Source text
Dynamics Model

cd RISE/dynamics/dynamics_model 
# Navigate to the dynamics model directory before running the following commands

Generated Samples

Data Format

The framework expects data in the LeRobot format. For optimal training performance, we strongly recommend pre-resizing videos to [256, 192] resolution.

Directory Structure

All tasks should be organized in the dataset directory with the following structure:

# copy your dataset under the dataset directory
cp -r path/to/your/dataset dataset/

Each dataset is organized as follows:

task_A/
├── data/
│   └── chunk-000/
│       ├── episode_000000.parquet
│       ├── episode_000001.parquet
│       ├── episode_000002.parquet
│       └── ...

Exercise directions
Please state the resolution the dynamics model documentation recommends for pre-resizing videos. Rely solely on the dynamics model documentation for your answer.

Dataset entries
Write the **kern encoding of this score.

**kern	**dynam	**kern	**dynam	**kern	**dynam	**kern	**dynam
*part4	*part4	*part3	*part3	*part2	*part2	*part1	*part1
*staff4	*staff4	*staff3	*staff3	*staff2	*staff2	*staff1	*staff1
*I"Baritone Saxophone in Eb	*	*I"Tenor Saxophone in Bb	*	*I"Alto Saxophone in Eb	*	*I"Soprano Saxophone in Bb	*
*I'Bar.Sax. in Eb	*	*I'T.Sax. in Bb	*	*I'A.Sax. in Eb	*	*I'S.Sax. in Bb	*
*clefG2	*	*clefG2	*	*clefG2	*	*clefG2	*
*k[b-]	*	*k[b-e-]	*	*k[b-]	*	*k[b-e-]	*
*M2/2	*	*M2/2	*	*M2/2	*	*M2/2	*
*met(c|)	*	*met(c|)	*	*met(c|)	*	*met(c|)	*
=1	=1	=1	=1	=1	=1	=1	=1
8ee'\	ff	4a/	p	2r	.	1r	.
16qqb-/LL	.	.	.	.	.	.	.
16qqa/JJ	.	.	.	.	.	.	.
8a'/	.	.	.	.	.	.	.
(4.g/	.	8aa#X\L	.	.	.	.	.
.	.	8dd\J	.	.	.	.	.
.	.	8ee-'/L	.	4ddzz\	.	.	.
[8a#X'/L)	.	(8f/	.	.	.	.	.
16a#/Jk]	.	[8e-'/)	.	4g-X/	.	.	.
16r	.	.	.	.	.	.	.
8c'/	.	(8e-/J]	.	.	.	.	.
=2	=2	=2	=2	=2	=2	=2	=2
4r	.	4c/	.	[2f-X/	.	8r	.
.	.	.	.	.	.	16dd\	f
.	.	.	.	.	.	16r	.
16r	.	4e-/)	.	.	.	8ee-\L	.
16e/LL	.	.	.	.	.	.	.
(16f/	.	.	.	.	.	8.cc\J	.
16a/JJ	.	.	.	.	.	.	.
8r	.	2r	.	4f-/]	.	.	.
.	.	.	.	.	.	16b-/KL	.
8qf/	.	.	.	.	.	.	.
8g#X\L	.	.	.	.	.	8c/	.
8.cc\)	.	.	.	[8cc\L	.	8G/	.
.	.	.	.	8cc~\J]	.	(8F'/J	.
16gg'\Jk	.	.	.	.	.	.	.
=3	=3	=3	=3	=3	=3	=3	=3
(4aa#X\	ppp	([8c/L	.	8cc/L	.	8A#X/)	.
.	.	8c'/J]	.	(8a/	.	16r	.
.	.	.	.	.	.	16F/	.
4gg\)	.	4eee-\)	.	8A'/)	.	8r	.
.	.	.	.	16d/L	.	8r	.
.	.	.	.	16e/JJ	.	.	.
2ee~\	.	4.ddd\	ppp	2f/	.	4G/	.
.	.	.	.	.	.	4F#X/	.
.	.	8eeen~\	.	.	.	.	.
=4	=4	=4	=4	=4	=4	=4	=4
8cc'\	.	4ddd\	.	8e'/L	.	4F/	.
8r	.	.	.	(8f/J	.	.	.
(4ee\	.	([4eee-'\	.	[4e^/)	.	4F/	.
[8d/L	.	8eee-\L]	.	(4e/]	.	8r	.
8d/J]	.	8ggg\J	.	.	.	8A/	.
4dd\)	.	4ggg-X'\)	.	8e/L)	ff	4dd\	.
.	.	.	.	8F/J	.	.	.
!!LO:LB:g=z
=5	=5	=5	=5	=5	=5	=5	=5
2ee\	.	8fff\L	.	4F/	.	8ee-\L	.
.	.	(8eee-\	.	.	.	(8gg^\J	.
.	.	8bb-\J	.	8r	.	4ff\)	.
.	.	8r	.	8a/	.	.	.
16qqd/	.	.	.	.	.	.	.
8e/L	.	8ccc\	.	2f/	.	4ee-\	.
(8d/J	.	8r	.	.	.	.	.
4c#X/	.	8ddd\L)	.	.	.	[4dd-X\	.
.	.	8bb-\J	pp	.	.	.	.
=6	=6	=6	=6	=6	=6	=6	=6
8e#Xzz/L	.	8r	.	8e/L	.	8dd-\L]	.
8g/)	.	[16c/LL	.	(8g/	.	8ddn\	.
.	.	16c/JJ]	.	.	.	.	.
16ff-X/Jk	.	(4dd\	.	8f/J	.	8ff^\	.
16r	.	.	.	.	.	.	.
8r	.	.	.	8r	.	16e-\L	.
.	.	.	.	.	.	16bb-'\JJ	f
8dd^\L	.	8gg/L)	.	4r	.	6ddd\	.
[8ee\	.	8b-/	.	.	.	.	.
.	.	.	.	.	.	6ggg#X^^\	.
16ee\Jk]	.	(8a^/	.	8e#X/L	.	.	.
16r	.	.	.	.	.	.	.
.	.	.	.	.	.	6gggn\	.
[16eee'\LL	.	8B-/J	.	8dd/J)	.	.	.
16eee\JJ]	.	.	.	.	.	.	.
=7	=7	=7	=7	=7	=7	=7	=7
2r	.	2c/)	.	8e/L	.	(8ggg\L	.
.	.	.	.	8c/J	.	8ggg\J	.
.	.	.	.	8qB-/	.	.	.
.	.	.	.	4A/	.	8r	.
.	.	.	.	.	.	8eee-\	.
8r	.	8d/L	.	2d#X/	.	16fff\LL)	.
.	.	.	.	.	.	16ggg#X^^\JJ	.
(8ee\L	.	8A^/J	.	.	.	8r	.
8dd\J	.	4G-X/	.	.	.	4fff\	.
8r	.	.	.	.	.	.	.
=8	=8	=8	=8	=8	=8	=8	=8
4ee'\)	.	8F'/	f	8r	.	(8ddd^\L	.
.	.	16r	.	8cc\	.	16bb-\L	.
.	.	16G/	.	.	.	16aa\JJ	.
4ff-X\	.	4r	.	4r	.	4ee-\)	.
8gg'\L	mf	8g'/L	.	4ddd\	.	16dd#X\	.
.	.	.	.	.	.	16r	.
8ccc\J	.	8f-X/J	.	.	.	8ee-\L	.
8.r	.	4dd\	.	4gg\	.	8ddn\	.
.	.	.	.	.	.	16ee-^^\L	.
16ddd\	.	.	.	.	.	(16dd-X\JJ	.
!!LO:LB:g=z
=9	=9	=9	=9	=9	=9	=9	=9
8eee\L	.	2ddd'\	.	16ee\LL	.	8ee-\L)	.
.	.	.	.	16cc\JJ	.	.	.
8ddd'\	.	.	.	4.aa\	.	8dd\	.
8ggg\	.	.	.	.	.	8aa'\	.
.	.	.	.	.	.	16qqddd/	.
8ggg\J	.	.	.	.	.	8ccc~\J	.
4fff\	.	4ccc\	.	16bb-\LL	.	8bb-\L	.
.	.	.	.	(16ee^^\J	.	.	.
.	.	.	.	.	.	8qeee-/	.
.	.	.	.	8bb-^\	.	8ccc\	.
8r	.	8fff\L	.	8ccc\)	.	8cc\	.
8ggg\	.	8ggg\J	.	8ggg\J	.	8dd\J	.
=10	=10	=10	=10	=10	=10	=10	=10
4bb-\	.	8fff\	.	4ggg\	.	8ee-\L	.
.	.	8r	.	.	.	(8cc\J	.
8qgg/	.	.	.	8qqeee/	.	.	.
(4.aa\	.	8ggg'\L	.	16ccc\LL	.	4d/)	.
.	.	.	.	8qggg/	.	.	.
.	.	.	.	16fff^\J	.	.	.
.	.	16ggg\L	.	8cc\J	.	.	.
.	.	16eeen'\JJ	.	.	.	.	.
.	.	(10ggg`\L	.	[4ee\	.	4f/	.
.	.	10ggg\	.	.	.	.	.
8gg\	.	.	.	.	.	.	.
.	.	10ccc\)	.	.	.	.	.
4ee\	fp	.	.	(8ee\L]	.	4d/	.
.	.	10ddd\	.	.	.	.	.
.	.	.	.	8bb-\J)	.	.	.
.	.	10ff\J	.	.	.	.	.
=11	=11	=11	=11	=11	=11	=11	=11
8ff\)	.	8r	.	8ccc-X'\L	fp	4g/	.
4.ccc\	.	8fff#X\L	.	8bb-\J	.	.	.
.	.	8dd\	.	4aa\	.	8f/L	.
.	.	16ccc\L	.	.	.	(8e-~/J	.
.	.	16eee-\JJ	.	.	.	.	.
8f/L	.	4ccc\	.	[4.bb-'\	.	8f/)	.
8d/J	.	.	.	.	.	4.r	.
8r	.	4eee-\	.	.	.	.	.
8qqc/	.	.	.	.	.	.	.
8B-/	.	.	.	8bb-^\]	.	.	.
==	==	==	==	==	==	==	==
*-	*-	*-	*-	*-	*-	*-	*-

Task output
[256, 192]